### Série d'exercices:
1/ Pour chacune des affirmations suivantes, indiquez par oui ou par non si elle s'accorde avec l'extrait, puis citez les mots exacts qui tranchent. (a) Le Vorbote paraissait chaque semaine. (b) La Solidarité n'avait jamais reçu le Volkswille. (c) La Tagwacht traitait surtout de questions internationales.
2/ Reproduisez fidèlement le passage de l'extrait qui débute aux mots « Nous terminons, pour » et qui se termine après « socialistes sans distinction. ».

La Solidarité, tout en défendant le point de vue des Jurassiens, déclara toujours que cette question-là était une question de tactique, qui pourrait être résolue de différentes façons suivant les pays et les circonstances. Voici quelques passages d’un article de ce journal qui ne laissera aucun doute sur la façon large, dépouillée de tout doctrinarisme, dont les Jurassiens traitèrent cette question dès le début de la querelle : « …..[1] »

Nous terminons, pour aujourd’hui, cette revue rétrospective en reproduisant l’appréciation de la Solidarité sur la presse socialiste en 1870. Si l’on se rappelle que les journaux de langue allemande, et particulièrement la Tagwacht et le Volksstaat, se livraient en ce moment même à une violente polémique contre les Jurassiens, on appréciera le sentiment d’impartialité qui poussait la Solidarité à engager les sections jurassiennes à s’abonner à tous les journaux socialistes sans distinction.

Après avoir énuméré tous les organes que comptait alors le parti socialiste en Europe, la Solidarité ajoutait : « … Nous voudrions qu’autant que possible chaque section fût abonnée à plusieurs journaux du dehors… Quant au journal allemand, il y a à choisir entre le Vorbote, la Tagwacht, le Volkswille et le Volksstaat. Le Vorbote (de Genève) est très bien écrit et contient des articles de doctrine dignes d’être lus, mais il ne paraît qu’une fois par mois… ; la Tagwacht (de Zürich) paraît toutes les semaines, mais elle ne s’occupe presque que de questions cantonales zuricoises ; du Volkswille (de Vienne) nous ne pouvons rien dire, ne l’ayant jamais reçu, quoique nous lui ayons envoyé régulièrement la Solidarité… Reste le Volksstaat, qui nous paraît à tous égards être le plus recommandable des journaux socialistes allemands, pour ceux qui veulent avoir chaque semaine une idée de ce qui se passe ; c’est d’ailleurs notre organe officiel en Allemagne. » (Solidarité du 20 juin 1870.)

### Données de référence:

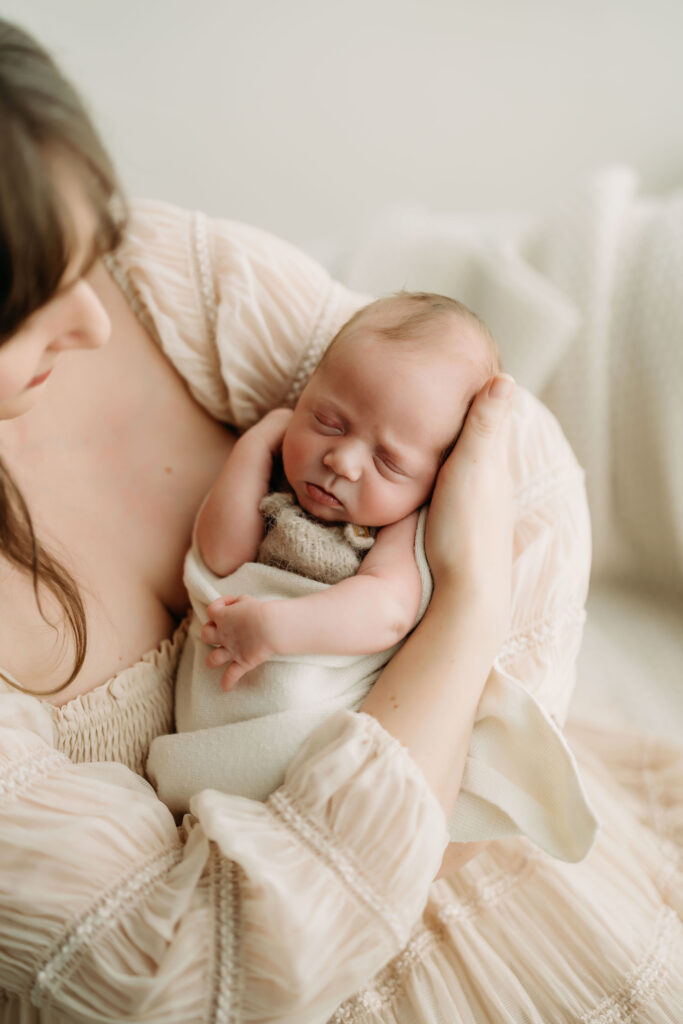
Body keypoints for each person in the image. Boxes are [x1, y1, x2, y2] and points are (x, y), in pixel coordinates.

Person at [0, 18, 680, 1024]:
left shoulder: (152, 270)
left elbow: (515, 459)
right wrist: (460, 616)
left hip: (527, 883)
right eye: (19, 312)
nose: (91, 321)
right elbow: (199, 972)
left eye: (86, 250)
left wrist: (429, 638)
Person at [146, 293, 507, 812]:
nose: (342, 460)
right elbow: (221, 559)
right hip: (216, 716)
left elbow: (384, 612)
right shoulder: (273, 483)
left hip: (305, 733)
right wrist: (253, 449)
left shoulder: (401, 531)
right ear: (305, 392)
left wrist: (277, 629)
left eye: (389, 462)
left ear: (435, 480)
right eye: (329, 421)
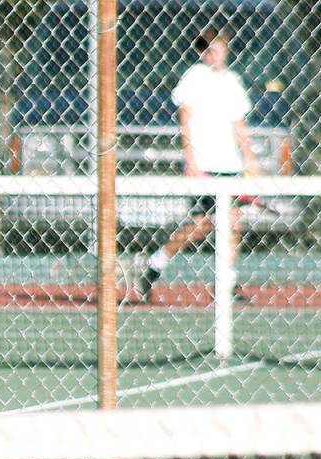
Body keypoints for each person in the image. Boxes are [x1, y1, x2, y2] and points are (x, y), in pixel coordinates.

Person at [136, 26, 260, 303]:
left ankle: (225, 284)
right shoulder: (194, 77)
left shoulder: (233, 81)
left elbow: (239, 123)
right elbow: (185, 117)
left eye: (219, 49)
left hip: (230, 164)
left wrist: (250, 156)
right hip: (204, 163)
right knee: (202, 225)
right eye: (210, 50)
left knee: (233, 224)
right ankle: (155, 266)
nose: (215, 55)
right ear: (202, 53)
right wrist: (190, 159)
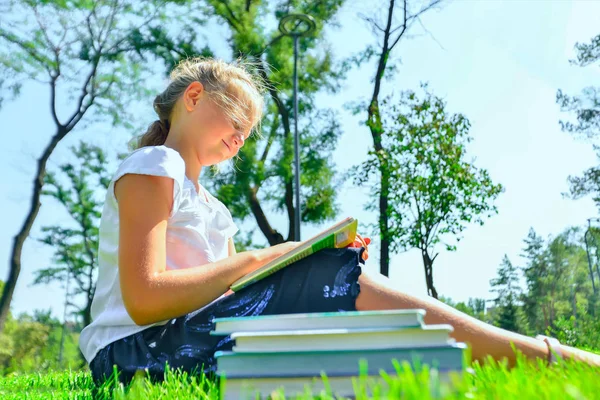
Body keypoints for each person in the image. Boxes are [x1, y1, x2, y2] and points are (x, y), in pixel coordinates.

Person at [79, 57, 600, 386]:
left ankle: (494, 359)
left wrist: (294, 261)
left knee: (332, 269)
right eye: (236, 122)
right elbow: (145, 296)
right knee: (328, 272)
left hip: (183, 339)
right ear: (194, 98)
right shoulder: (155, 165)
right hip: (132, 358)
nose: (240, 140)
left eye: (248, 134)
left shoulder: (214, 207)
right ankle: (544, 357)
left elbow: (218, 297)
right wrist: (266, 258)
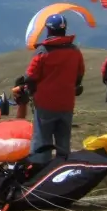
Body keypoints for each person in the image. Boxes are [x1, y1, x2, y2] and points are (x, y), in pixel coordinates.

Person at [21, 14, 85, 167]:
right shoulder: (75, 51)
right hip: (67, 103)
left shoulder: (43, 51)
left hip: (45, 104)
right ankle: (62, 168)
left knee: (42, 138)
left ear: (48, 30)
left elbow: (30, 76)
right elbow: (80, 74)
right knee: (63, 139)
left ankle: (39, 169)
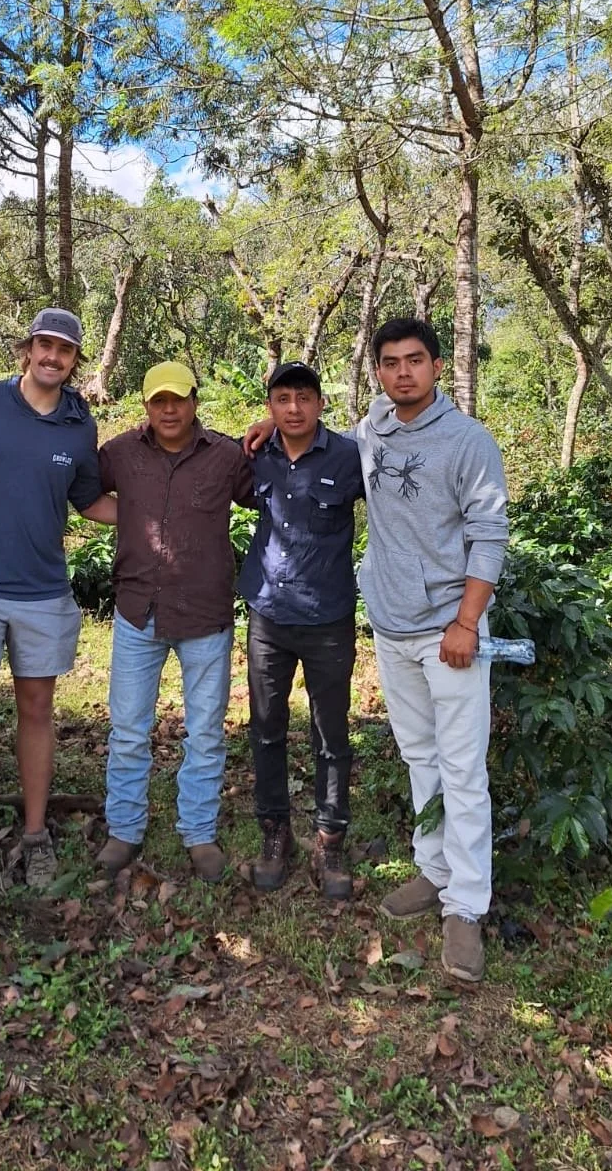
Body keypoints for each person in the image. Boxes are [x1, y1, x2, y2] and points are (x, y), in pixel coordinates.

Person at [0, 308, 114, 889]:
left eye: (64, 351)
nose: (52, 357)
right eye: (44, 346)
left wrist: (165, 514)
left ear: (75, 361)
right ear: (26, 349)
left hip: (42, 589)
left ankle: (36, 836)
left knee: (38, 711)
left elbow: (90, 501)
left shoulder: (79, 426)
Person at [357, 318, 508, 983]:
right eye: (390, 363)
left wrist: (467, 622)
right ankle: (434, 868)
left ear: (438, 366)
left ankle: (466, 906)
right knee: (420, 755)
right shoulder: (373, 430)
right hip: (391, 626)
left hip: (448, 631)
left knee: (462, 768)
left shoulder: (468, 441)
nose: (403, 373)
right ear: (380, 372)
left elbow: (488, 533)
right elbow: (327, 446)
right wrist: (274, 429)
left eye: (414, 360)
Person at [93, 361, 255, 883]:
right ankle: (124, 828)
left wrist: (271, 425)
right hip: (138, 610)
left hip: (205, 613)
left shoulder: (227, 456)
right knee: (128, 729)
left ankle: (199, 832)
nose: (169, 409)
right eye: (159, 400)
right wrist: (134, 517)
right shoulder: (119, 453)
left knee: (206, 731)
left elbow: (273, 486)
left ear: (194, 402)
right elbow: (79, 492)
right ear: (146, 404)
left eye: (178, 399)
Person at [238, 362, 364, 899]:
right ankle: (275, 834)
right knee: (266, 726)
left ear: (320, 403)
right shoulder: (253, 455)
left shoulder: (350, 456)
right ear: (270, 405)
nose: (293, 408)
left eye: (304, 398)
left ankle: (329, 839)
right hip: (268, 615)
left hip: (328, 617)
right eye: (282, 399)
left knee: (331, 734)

==

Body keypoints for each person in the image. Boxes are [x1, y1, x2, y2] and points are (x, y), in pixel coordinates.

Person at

### Réponses aux consignes:
1/ (a) Non : « il ne paraît qu’une fois par mois ». (b) Oui : « ne l’ayant jamais reçu ». (c) Non : « elle ne s’occupe presque que de questions cantonales zuricoises ».

2/
Nous terminons, pour aujourd’hui, cette revue rétrospective en reproduisant l’appréciation de la Solidarité sur la presse socialiste en 1870. Si l’on se rappelle que les journaux de langue allemande, et particulièrement la Tagwacht et le Volksstaat, se livraient en ce moment même à une violente polémique contre les Jurassiens, on appréciera le sentiment d’impartialité qui poussait la Solidarité à engager les sections jurassiennes à s’abonner à tous les journaux socialistes sans distinction.